## What you have to do
A word-for-word restatement of every record is required.

Saved data entries
++++++++++++++++++++
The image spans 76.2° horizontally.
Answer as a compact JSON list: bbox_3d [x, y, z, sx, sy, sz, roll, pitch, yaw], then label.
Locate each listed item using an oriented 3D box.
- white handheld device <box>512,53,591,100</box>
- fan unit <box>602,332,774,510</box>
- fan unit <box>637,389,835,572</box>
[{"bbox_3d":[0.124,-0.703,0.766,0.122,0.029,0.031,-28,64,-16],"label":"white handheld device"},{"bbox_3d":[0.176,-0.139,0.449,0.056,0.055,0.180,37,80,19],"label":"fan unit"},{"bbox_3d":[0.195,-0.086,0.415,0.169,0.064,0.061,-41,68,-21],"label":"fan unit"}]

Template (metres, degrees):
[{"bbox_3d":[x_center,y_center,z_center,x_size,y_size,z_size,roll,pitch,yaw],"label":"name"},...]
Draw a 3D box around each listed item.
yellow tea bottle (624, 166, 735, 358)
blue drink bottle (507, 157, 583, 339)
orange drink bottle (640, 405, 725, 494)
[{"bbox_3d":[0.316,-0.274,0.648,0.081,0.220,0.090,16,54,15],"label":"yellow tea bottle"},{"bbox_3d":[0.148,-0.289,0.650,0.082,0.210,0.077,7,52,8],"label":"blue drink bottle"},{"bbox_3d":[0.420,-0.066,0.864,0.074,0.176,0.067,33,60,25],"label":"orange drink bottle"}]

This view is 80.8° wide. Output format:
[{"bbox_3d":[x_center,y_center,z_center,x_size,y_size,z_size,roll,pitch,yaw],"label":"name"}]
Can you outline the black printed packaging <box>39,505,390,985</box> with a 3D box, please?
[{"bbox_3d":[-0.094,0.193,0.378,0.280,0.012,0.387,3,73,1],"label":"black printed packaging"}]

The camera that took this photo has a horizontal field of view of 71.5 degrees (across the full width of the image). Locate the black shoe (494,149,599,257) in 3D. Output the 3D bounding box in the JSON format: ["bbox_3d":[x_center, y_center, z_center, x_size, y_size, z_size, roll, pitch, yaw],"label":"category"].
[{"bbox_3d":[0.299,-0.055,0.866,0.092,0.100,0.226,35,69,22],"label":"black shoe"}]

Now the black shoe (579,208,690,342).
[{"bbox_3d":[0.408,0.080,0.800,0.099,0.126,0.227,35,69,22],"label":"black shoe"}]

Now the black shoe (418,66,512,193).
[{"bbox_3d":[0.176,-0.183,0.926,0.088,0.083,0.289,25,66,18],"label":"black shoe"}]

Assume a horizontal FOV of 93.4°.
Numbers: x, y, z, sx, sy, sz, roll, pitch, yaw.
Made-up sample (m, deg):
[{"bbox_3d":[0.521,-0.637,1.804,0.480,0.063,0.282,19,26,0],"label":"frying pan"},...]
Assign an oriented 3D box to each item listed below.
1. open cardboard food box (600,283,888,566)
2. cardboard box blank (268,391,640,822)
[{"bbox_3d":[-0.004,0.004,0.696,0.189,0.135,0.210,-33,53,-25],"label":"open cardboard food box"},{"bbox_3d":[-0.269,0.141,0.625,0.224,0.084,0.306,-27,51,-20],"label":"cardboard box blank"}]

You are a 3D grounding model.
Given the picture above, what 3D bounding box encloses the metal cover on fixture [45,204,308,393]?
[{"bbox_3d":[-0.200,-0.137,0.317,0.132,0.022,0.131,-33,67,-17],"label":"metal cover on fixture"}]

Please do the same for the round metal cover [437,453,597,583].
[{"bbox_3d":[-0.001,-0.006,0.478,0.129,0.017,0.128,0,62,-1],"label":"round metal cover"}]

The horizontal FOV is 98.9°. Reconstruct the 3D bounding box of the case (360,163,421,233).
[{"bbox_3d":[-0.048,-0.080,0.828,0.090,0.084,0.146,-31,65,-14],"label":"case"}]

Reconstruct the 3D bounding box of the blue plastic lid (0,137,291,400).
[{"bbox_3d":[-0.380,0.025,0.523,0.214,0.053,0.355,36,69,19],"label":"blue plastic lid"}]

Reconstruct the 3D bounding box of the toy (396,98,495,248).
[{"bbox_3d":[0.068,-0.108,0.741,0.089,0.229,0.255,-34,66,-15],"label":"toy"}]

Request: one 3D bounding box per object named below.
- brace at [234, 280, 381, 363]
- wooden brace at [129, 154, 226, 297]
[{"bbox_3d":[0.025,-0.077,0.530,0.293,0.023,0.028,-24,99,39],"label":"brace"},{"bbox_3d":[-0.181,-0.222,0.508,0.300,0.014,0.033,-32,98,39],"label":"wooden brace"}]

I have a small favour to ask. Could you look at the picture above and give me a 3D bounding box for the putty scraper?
++++++++++++++++++++
## Reply to the exercise
The image spans 76.2° horizontally.
Answer as a compact JSON list: bbox_3d [x, y, z, sx, sy, sz, roll, pitch, yaw], then label.
Locate each listed item using an oriented 3D box.
- white handheld device <box>512,53,591,100</box>
- fan unit <box>602,332,774,510</box>
- fan unit <box>637,389,835,572</box>
[{"bbox_3d":[0.124,-0.703,0.766,0.122,0.029,0.031,-28,64,-16],"label":"white handheld device"},{"bbox_3d":[0.176,-0.139,0.449,0.056,0.055,0.180,37,80,19],"label":"fan unit"},{"bbox_3d":[0.195,-0.086,0.415,0.169,0.064,0.061,-41,68,-21],"label":"fan unit"}]

Template (metres, degrees):
[{"bbox_3d":[x_center,y_center,z_center,x_size,y_size,z_size,roll,pitch,yaw],"label":"name"},...]
Draw a 3D box around each listed item.
yellow tea bottle (624, 166, 735, 358)
blue drink bottle (507, 157, 583, 339)
orange drink bottle (640, 405, 725, 494)
[{"bbox_3d":[0.316,-0.274,0.648,0.081,0.220,0.090,16,54,15],"label":"yellow tea bottle"},{"bbox_3d":[0.148,-0.289,0.650,0.082,0.210,0.077,7,52,8],"label":"blue drink bottle"},{"bbox_3d":[0.420,-0.066,0.864,0.074,0.176,0.067,33,60,25],"label":"orange drink bottle"}]

This view is 80.8° wide. Output format:
[{"bbox_3d":[x_center,y_center,z_center,x_size,y_size,z_size,roll,pitch,yaw],"label":"name"}]
Can you outline the black printed packaging <box>39,505,390,985</box> with a 3D box, please?
[{"bbox_3d":[-0.094,0.193,0.378,0.280,0.012,0.387,3,73,1],"label":"black printed packaging"}]

The camera that took this photo has a horizontal field of view of 71.5 degrees (across the full width of the image). Locate the black shoe (494,149,599,257) in 3D. Output the 3D bounding box in the JSON format: ["bbox_3d":[x_center, y_center, z_center, x_size, y_size, z_size, roll, pitch, yaw],"label":"category"].
[{"bbox_3d":[0.299,-0.055,0.866,0.092,0.100,0.226,35,69,22],"label":"black shoe"}]

Now the black shoe (579,208,690,342).
[{"bbox_3d":[0.408,0.080,0.800,0.099,0.126,0.227,35,69,22],"label":"black shoe"}]

Now the black shoe (418,66,512,193).
[{"bbox_3d":[0.176,-0.183,0.926,0.088,0.083,0.289,25,66,18],"label":"black shoe"}]

Assume a horizontal FOV of 93.4°.
Numbers: x, y, z, sx, sy, sz, roll, pitch, yaw.
Made-up sample (m, deg):
[{"bbox_3d":[0.521,-0.637,1.804,0.480,0.063,0.282,19,26,0],"label":"frying pan"},...]
Assign an oriented 3D box to each item listed below.
1. open cardboard food box (600,283,888,566)
2. cardboard box blank (268,391,640,822)
[{"bbox_3d":[-0.004,0.004,0.696,0.189,0.135,0.210,-33,53,-25],"label":"open cardboard food box"},{"bbox_3d":[-0.269,0.141,0.625,0.224,0.084,0.306,-27,51,-20],"label":"cardboard box blank"}]

You are a 3D grounding model.
Given the picture above, what 3D bounding box encloses the metal cover on fixture [45,204,308,393]?
[{"bbox_3d":[-0.200,-0.137,0.317,0.132,0.022,0.131,-33,67,-17],"label":"metal cover on fixture"}]

Please do the same for the round metal cover [437,453,597,583].
[{"bbox_3d":[-0.001,-0.006,0.478,0.129,0.017,0.128,0,62,-1],"label":"round metal cover"}]

The horizontal FOV is 98.9°. Reconstruct the 3D bounding box of the case (360,163,421,233).
[{"bbox_3d":[-0.048,-0.080,0.828,0.090,0.084,0.146,-31,65,-14],"label":"case"}]

Reconstruct the 3D bounding box of the blue plastic lid (0,137,291,400).
[{"bbox_3d":[-0.380,0.025,0.523,0.214,0.053,0.355,36,69,19],"label":"blue plastic lid"}]

Reconstruct the 3D bounding box of the toy (396,98,495,248).
[{"bbox_3d":[0.068,-0.108,0.741,0.089,0.229,0.255,-34,66,-15],"label":"toy"}]

Request: one 3D bounding box per object named below.
- brace at [234, 280, 381, 363]
- wooden brace at [129, 154, 226, 297]
[{"bbox_3d":[0.025,-0.077,0.530,0.293,0.023,0.028,-24,99,39],"label":"brace"},{"bbox_3d":[-0.181,-0.222,0.508,0.300,0.014,0.033,-32,98,39],"label":"wooden brace"}]

I have a small favour to ask. Could you look at the picture above and give me a 3D bounding box for the putty scraper?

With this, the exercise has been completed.